Methods: Landrace white female pigs (~60kg) were randomised to either median sternotomy alone (Control; n=6) or with CPB (80 minutes) and CA with intermittent antegrade cold blood cardioplegia delivered at 20 minutes intervals (CPB+CA; n=7). Standardised anaesthetic, surgical and perfusion protocols were used in accordance with Home Office Guidance. During CPB the lungs were left deflated as per routine surgical practice. Serial blood samples and lung biopsies were collected at baseline, prior weaning CPB (ischemia), and 1 hour following CPB weaning (recovery). Functional, inflammatory, oxidative, histo-pathological, micro-vascular permeability and apoptosis variables were compared.
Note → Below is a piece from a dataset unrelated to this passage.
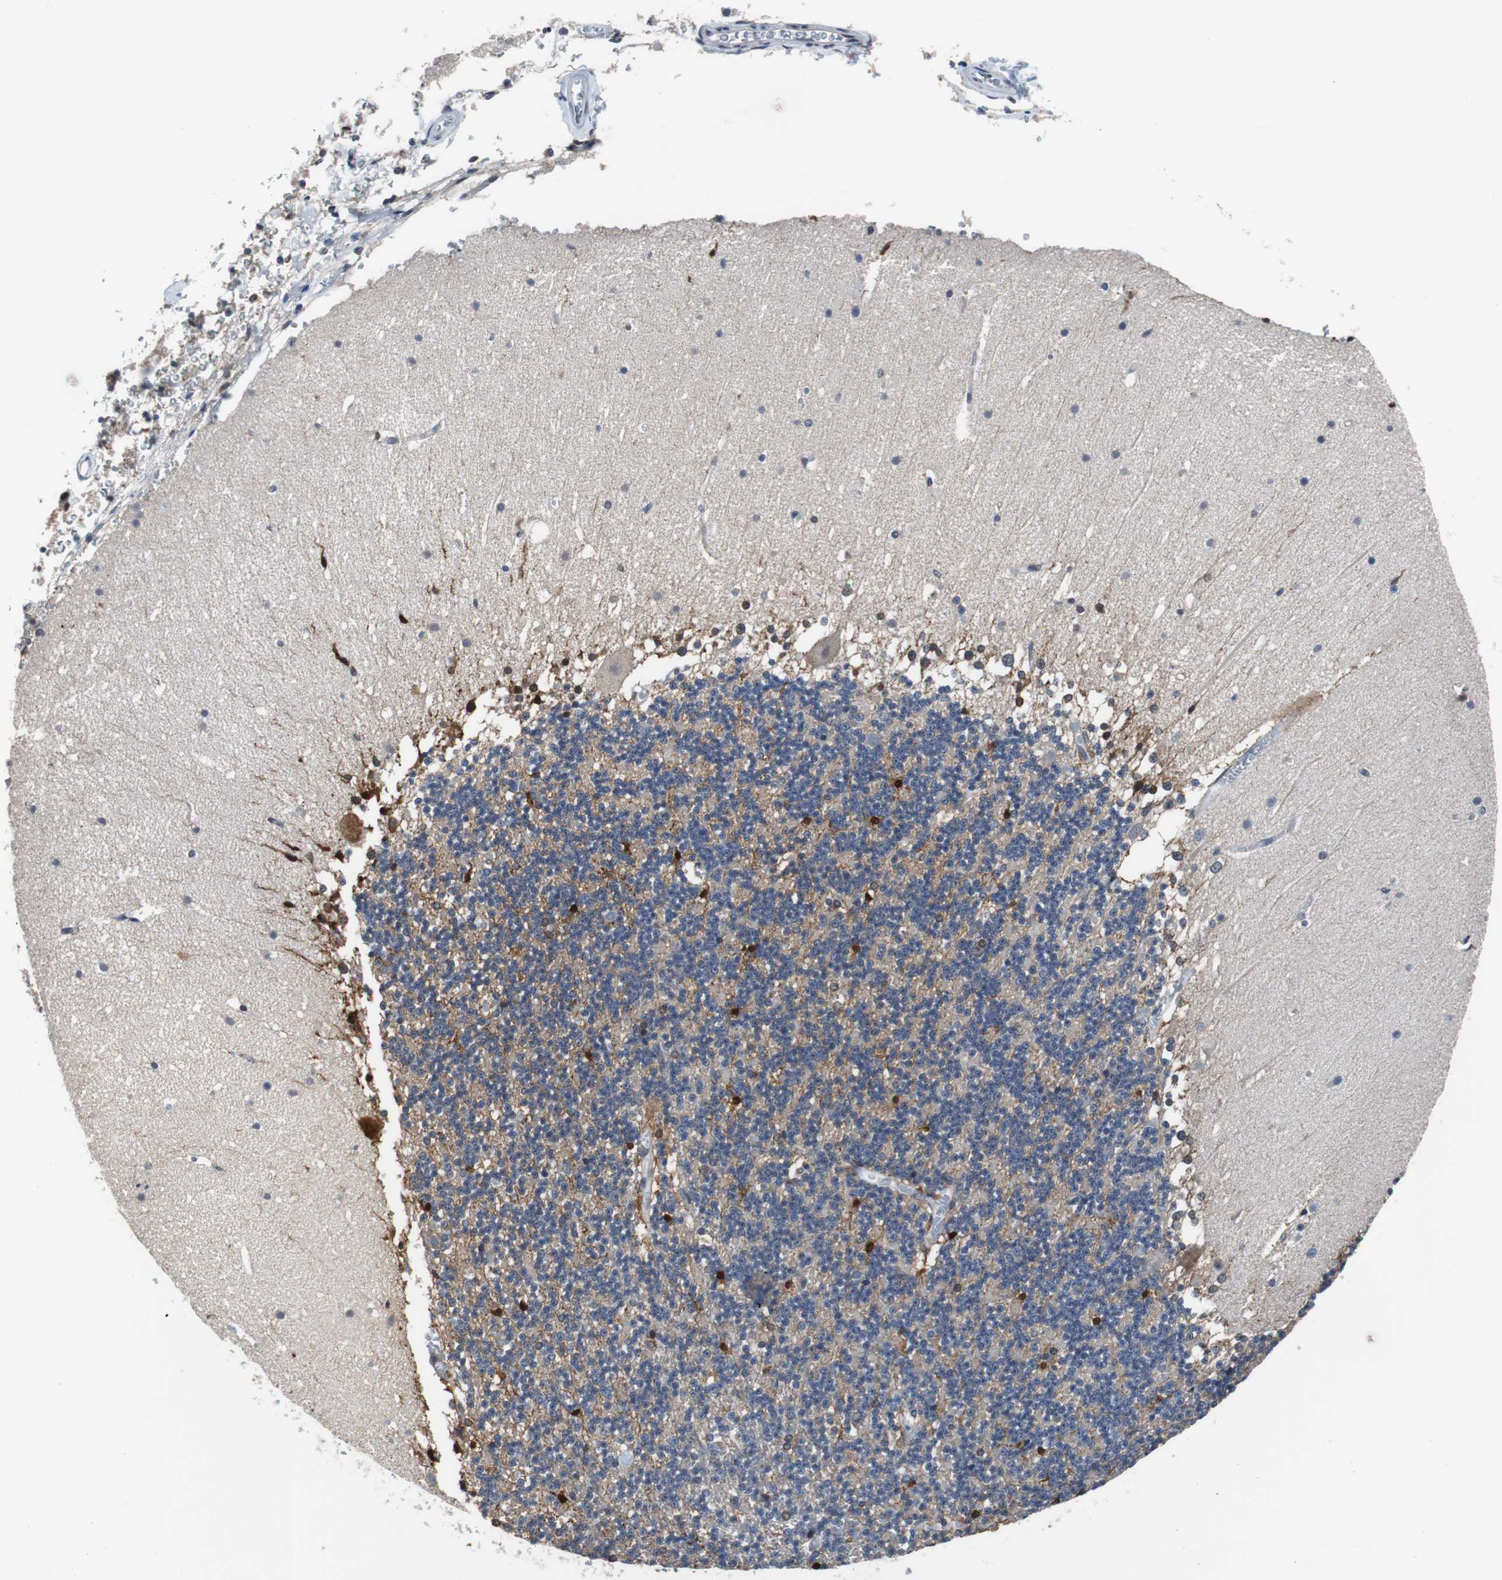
{"staining": {"intensity": "strong", "quantity": "<25%", "location": "nuclear"}, "tissue": "cerebellum", "cell_type": "Cells in granular layer", "image_type": "normal", "snomed": [{"axis": "morphology", "description": "Normal tissue, NOS"}, {"axis": "topography", "description": "Cerebellum"}], "caption": "The immunohistochemical stain highlights strong nuclear positivity in cells in granular layer of normal cerebellum. The staining is performed using DAB (3,3'-diaminobenzidine) brown chromogen to label protein expression. The nuclei are counter-stained blue using hematoxylin.", "gene": "TP63", "patient": {"sex": "female", "age": 19}}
Results: In the CPB+CA group there was marked functional deterioration (respiratory index and alveolar-arterial oxygenation gradients; both p<0.05), significant pulmonary ischemia (reduced ATP/ADP and ATP/AMP ratios; both p<0.05), evidence of lung apoptosis (caspase-3 activity), increased pulmonary micro-vascular leakage (p<0.05) and pulmonary tight junctions fragmentation (immunohistochemistry). None of these findings was observed in the Control group.
Conclusions: The established practice of cardiac surgery does not protect the lungs during CPB and CA and it is associated with pulmonary dysfunction, ischaemia, apoptosis, and marked lung tissue damage. Novel interventions of lung protection during cardiac surgery are required to minimise these detrimental effects.
- © 2013 by American Heart Association, Inc.